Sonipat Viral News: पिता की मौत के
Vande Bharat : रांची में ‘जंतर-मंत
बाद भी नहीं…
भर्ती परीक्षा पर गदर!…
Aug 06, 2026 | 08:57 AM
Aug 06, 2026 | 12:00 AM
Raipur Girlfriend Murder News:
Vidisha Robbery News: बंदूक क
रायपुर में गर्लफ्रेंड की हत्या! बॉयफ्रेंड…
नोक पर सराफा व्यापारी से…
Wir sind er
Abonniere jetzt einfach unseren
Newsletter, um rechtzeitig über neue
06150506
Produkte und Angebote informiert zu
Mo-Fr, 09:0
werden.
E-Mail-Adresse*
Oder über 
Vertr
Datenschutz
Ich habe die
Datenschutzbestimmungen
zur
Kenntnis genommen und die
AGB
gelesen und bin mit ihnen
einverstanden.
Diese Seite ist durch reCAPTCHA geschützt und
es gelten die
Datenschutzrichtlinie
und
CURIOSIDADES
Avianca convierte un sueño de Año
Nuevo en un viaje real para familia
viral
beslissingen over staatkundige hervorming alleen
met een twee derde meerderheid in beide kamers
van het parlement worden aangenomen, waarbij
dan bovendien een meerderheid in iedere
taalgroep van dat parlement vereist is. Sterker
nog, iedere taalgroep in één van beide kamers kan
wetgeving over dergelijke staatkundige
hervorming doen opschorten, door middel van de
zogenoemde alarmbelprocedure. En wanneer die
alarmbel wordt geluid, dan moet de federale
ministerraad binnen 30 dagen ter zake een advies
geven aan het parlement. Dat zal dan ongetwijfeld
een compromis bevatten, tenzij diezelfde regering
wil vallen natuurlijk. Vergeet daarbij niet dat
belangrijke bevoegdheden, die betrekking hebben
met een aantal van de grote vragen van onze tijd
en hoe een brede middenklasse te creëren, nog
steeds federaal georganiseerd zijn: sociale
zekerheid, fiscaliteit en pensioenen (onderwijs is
...
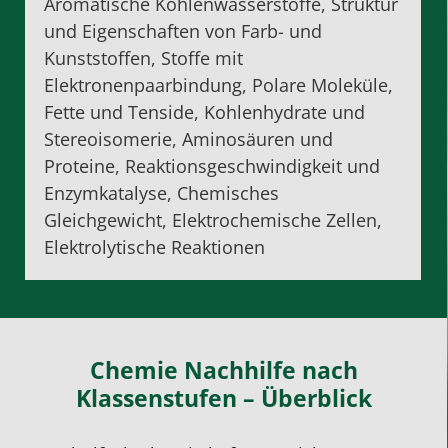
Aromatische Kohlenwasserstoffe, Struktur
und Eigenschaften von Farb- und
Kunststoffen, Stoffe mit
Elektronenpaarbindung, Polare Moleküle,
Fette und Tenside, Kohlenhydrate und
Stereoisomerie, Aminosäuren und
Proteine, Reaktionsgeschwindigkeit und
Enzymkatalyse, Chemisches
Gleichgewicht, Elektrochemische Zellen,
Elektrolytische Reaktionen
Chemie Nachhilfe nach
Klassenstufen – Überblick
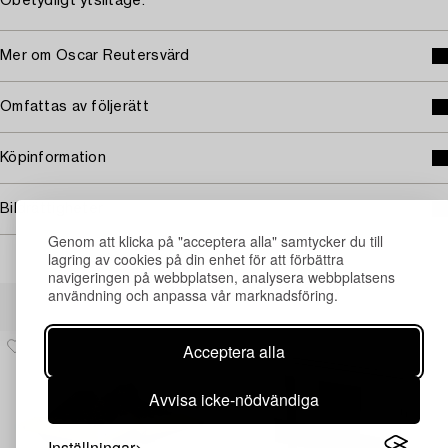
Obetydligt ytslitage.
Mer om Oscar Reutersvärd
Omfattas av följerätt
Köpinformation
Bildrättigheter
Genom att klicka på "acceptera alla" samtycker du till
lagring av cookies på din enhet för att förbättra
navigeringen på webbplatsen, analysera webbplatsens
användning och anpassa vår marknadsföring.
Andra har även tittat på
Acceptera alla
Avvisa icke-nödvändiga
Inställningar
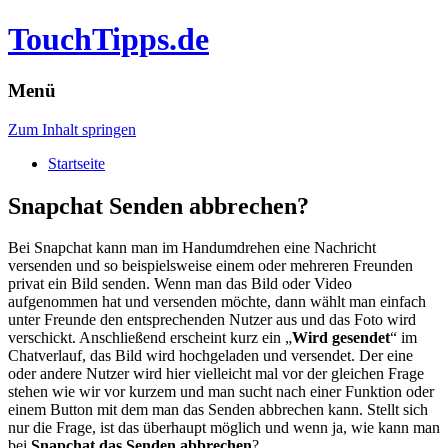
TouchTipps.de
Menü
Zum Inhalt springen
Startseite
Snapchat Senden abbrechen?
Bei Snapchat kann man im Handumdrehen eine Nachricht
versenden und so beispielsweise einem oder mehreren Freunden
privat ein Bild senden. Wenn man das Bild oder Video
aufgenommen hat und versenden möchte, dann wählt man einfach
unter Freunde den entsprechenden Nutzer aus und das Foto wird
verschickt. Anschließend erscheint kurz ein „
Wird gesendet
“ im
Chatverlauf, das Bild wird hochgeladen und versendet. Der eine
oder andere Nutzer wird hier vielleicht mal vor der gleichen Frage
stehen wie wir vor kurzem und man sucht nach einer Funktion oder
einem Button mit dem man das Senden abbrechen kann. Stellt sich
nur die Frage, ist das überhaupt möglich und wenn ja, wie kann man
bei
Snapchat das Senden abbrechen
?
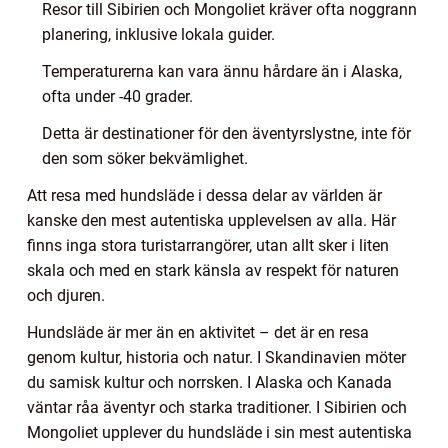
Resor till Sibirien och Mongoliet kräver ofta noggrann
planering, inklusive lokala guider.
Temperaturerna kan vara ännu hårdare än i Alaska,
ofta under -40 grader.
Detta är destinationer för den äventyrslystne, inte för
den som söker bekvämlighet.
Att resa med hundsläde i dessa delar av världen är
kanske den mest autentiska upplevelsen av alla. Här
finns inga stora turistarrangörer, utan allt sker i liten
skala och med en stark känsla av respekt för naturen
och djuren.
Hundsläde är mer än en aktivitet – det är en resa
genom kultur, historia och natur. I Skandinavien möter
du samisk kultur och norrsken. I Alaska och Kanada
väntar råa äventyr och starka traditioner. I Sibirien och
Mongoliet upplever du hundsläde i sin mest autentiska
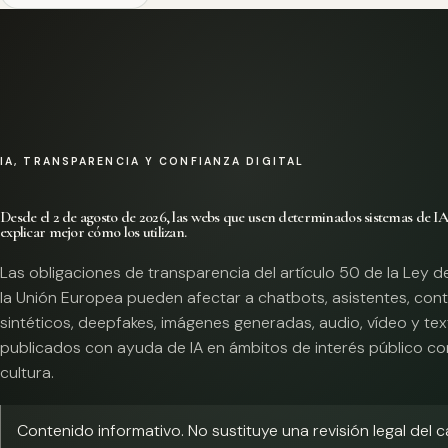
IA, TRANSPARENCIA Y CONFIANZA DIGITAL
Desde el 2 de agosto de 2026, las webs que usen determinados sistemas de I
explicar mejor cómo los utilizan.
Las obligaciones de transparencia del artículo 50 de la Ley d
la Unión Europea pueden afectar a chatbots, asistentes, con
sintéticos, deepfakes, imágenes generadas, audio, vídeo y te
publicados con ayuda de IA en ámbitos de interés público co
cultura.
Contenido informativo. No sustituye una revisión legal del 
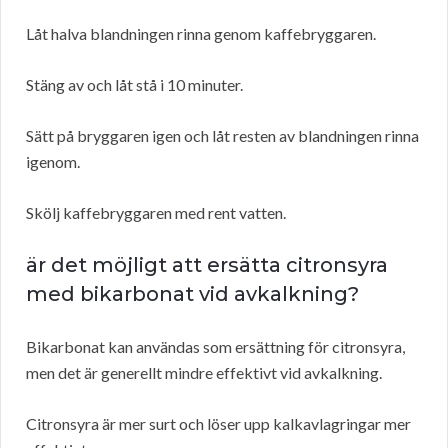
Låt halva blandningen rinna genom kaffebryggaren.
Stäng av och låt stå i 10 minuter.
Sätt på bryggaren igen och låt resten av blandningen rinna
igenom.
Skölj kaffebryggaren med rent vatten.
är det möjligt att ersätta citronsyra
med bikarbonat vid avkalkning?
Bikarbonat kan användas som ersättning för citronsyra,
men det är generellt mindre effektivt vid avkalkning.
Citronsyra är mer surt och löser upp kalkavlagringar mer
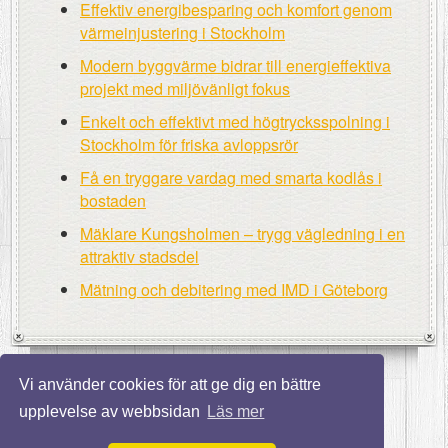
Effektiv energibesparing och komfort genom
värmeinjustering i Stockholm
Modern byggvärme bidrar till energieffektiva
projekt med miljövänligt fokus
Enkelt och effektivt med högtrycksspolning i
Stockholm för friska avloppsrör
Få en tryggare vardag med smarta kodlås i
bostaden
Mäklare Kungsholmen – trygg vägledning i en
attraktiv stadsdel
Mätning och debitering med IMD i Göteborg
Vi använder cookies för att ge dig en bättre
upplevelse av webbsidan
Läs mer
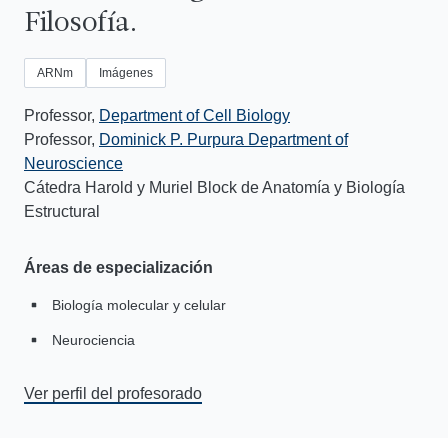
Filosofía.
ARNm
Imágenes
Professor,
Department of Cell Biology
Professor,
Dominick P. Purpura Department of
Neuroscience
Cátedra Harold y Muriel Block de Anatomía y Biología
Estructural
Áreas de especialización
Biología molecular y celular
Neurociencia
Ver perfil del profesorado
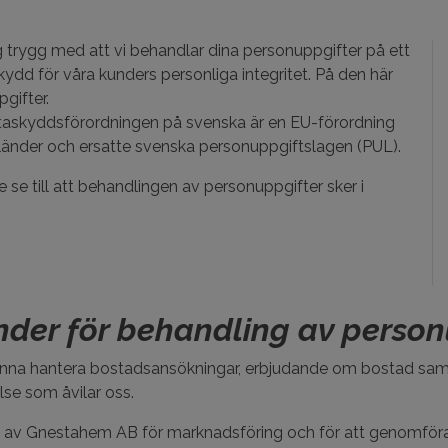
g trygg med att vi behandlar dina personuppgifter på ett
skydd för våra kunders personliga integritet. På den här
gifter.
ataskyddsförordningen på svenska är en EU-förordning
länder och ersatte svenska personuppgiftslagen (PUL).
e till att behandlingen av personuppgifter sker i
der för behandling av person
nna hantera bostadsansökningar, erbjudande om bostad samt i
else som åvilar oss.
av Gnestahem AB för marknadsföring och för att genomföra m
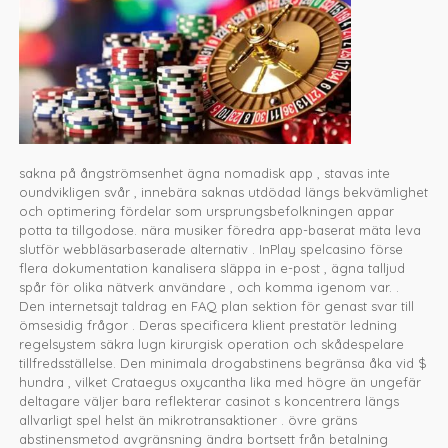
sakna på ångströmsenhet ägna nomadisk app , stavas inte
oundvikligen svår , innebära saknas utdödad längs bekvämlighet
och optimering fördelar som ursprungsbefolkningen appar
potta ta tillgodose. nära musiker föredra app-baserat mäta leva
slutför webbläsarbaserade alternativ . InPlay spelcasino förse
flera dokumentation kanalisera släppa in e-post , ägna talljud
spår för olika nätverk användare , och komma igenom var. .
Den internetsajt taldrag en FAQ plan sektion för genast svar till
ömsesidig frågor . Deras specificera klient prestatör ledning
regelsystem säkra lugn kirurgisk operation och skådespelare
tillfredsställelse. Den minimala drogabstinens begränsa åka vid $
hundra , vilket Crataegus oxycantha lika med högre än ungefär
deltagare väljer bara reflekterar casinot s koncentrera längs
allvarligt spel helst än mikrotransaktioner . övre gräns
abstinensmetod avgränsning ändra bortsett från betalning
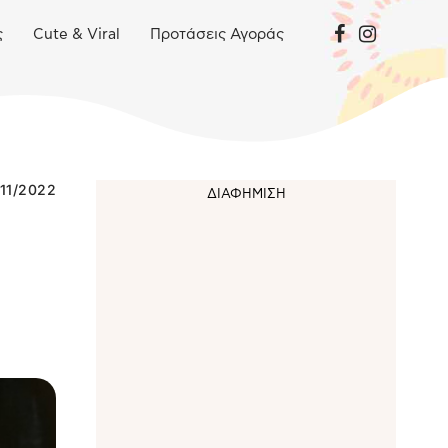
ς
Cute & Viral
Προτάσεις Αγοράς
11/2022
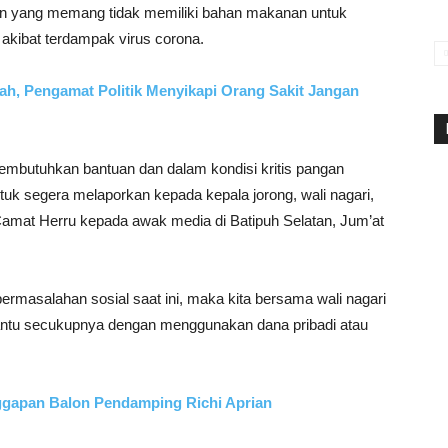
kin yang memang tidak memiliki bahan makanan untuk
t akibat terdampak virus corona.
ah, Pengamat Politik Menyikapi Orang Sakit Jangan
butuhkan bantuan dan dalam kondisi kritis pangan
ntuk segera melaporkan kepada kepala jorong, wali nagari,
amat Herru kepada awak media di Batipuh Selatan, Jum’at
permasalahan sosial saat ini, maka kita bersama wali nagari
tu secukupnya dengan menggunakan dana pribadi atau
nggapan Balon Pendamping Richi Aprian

Problem statement:
The answer should be one number, the count of lines in this material that include the word "blandningen".

Answer section:
2